● **Activity**:
In the entries below, find the line with "thumb ip: (216, 226)" and the line with "pinky tip: (201, 301)". Return those two lines and all lines between them, exactly.

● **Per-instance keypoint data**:
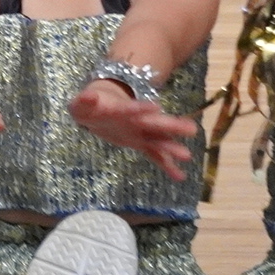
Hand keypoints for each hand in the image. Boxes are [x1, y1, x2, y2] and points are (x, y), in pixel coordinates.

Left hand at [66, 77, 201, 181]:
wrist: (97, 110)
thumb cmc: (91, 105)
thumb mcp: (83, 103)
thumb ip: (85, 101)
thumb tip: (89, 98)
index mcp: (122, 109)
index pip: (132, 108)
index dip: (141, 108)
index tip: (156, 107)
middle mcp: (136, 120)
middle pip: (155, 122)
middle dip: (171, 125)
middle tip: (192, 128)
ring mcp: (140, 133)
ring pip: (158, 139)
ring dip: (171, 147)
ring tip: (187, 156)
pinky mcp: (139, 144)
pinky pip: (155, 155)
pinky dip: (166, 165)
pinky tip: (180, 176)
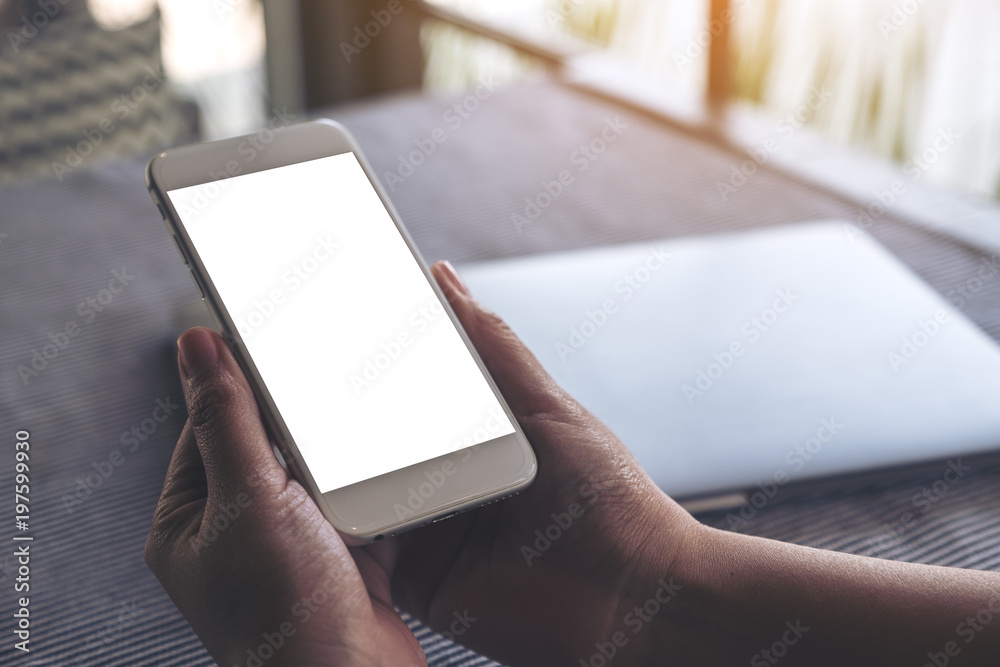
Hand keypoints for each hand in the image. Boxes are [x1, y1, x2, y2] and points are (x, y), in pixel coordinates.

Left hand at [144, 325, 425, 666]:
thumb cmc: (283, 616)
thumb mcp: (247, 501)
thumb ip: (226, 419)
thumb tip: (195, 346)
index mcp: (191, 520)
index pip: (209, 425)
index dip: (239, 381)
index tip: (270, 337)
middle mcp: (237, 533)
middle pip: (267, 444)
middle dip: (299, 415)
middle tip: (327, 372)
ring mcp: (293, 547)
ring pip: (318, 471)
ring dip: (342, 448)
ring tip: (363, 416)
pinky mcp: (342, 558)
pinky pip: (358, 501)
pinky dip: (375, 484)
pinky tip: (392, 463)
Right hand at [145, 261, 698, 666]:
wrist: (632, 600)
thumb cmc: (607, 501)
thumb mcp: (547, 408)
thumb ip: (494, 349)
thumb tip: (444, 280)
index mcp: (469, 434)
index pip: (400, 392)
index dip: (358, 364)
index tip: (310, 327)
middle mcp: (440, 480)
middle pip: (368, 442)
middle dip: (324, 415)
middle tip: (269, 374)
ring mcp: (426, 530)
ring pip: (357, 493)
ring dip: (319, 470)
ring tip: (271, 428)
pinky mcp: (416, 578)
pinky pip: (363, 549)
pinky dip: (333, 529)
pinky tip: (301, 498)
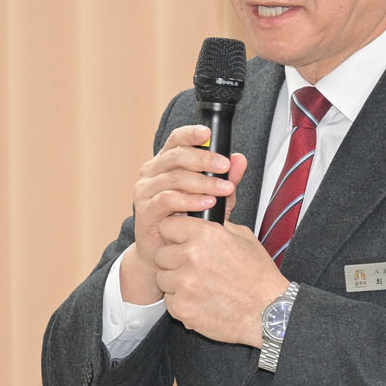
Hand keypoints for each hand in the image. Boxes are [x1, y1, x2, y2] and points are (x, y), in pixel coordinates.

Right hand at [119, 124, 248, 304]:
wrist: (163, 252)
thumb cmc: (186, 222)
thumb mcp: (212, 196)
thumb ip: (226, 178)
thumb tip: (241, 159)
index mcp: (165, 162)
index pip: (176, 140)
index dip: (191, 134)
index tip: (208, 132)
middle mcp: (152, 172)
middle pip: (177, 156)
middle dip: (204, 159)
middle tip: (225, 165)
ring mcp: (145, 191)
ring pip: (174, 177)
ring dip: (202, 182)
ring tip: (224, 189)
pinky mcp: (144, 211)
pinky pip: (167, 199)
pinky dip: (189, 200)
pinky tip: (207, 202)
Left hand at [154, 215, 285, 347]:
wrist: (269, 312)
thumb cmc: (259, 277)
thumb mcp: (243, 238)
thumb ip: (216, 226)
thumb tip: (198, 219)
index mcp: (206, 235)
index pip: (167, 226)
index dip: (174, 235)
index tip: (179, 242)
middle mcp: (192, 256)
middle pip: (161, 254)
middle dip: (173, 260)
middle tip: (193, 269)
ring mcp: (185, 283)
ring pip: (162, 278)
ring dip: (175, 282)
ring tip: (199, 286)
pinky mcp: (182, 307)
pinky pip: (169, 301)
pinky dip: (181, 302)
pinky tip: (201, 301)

* * *

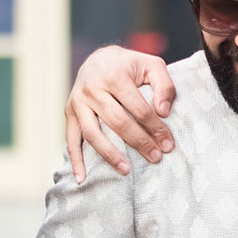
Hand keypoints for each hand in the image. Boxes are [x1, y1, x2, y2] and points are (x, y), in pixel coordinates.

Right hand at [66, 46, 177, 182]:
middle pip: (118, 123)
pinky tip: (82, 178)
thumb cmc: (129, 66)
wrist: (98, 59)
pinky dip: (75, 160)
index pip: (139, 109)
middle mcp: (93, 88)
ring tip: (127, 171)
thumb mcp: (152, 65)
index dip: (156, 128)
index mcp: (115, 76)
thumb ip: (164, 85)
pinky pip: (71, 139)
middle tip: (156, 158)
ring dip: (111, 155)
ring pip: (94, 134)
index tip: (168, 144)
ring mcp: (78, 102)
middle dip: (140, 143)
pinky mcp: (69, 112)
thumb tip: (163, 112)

● **Response below**:
thumb ip: (216, 226)
thumb tip: (198, 219)
index mcp: (206, 235)
index pip: (167, 226)
index dip: (174, 235)
index tip: (179, 242)
middle mcp: (192, 256)
middle pip: (161, 254)
middle dip: (173, 260)
middle tip: (193, 269)
ring mcp: (185, 283)
ring pip: (162, 278)
ring dip: (175, 282)
ring tip: (199, 286)
pinky mcp: (182, 307)
pinky pip: (169, 301)
pinky dip: (181, 302)
pinky tip: (201, 301)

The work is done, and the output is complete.